Wright State’s AAUP recognizes professors who have left their mark on the university

Rudy Fichtenbaum

Rudy Fichtenbaum, professor of economics at Wright State

Wright State University is recognizing two faculty members who are retiring after almost 20 years of service to the Wright State chapter of the American Association of University Professors (AAUP).

Their contributions, as well as those of all of the other leaders who have served the chapter, are being honored with a series of talks focusing on the core principles of AAUP.

The Spring Speaker Series, co-sponsored by AAUP-WSU and Wright State administration is hosted in recognition of Rudy Fichtenbaum’s and Jim Vance’s commitment to AAUP.

The series continues Thursday, Feb. 5, at 1 p.m. with Howard Bunsis, an accounting professor at Eastern Michigan University, speaking on “Higher Education and State Legislatures Have All Lost their Way.” The talk will be presented in 008 Student Union (Rathskeller).

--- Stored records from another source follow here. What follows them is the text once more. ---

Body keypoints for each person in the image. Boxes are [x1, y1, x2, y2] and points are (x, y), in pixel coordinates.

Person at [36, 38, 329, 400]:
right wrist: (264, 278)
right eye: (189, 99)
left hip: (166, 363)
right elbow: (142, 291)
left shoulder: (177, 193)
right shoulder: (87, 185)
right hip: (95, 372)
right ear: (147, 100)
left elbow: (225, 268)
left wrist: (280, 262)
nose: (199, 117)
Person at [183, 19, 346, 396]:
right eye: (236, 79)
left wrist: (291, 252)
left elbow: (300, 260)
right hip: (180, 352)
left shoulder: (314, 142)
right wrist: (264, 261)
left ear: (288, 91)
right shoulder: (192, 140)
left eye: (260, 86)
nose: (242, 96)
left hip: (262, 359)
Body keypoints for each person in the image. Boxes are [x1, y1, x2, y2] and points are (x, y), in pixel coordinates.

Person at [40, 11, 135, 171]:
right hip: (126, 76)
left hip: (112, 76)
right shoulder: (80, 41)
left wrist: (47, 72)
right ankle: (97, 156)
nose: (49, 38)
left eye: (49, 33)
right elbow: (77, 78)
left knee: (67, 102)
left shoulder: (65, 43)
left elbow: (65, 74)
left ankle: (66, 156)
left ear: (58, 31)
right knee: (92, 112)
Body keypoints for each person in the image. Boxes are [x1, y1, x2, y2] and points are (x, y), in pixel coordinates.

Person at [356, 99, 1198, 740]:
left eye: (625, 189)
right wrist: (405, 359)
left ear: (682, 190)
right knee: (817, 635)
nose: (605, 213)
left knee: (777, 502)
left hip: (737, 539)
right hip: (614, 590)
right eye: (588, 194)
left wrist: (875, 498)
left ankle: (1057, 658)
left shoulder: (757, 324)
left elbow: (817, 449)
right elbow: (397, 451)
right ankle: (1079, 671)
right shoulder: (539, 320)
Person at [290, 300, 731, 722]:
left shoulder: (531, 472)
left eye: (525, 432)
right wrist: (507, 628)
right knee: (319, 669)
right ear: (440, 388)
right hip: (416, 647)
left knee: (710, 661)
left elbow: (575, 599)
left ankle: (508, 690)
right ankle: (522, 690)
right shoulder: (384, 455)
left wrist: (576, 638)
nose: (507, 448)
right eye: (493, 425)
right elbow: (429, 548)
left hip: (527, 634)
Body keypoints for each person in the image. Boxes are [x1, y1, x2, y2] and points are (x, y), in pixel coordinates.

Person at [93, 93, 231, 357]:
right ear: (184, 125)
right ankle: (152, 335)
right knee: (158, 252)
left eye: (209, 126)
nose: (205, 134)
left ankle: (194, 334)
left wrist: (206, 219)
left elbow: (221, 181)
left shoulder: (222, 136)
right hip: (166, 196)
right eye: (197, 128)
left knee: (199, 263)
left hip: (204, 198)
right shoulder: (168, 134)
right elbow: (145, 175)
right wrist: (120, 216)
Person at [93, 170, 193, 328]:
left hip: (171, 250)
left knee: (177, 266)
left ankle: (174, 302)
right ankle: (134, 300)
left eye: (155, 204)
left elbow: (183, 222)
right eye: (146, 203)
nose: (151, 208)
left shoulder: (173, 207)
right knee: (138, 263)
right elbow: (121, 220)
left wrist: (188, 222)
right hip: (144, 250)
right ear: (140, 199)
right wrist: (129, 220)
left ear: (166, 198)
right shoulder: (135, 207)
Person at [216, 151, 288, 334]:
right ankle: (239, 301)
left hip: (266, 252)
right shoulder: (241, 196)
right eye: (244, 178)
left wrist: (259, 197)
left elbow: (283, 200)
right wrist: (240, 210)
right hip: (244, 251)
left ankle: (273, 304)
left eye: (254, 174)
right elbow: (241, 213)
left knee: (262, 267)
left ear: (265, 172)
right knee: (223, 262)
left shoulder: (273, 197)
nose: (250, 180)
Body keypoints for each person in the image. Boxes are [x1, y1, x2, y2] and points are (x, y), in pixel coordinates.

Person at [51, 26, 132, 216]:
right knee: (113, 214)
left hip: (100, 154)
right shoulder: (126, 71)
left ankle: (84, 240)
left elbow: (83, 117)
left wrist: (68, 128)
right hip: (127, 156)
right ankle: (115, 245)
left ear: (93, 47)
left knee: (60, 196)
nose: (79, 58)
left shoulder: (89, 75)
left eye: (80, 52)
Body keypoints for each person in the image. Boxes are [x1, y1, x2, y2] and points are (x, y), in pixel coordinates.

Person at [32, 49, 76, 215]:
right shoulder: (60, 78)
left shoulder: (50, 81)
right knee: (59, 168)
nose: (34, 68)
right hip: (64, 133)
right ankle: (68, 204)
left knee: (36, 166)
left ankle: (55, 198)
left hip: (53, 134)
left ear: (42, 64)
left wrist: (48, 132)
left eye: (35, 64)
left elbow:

A complete listing of the Spring Seminar Series can be found on the Academe Blog.

Fichtenbaum and Vance have served in leadership positions since the founding of the AAUP- Wright State chapter. Fichtenbaum has served as the AAUP chief negotiator and Vance as the AAUP communications officer.

The two men are described as extremely dedicated. “No one else can really handle all of what they do,” said Martin Kich, president of the Wright State AAUP chapter who became increasingly involved in the AAUP leadership largely because he admired the dedication of Fichtenbaum and Vance and their commitment to AAUP’s core principles.

Jim Vance

Jim Vance, associate professor of mathematics at Wright State

Kich said they are both being very passionate about what they do.

“They are just as passionate now as when they first started. They are continually looking for ways to enhance the working conditions and contributions of faculty at the university. They have negotiated a number of very significant protections for the faculty for instance, the ‘Garcetti language’ in our contracts that includes criticism of the university administration as expression protected under the principle of academic freedom,” he said.

“AAUP-WSU has certainly helped define the role faculty play in the governance at Wright State,” said Steven Berberich, associate provost at Wright State.

AAUP is a national organization of university professors dedicated to protecting three core principles that have been acknowledged as the foundation on which the success of higher education in the United States has been built: academic freedom, or the right of faculty to express their opinions on matters related to their disciplines and on other professional matters; shared governance, the right of faculty to provide meaningful input on how their institutions are managed and especially on matters related to the curriculum and faculty performance; and tenure, or employment and economic security.

“I think it’s unusual for two people who have worked so closely together since the beginning. They’re like alter-egos; their skills complement each other,” said Kich.

Vance is very detail-oriented, and Fichtenbaum is very adept at thinking strategically. Fichtenbaum has also been very involved at the state and national level of AAUP and was recently reelected president of the national AAUP.

The executive committee of AAUP-WSU has been planning for Fichtenbaum’s and Vance’s retirements for two to three years. The two of them have taken on so many responsibilities beyond those directly related to their offices that their contributions have had to be “unbundled” so that other faculty could be recruited to cover those responsibilities. This process has involved creating two new positions on the executive committee.

There is an axiom that no one is irreplaceable, Kich said. But those who have worked with them in the AAUP leadership know that Fichtenbaum and Vance are very close to being an exception to that rule, he said.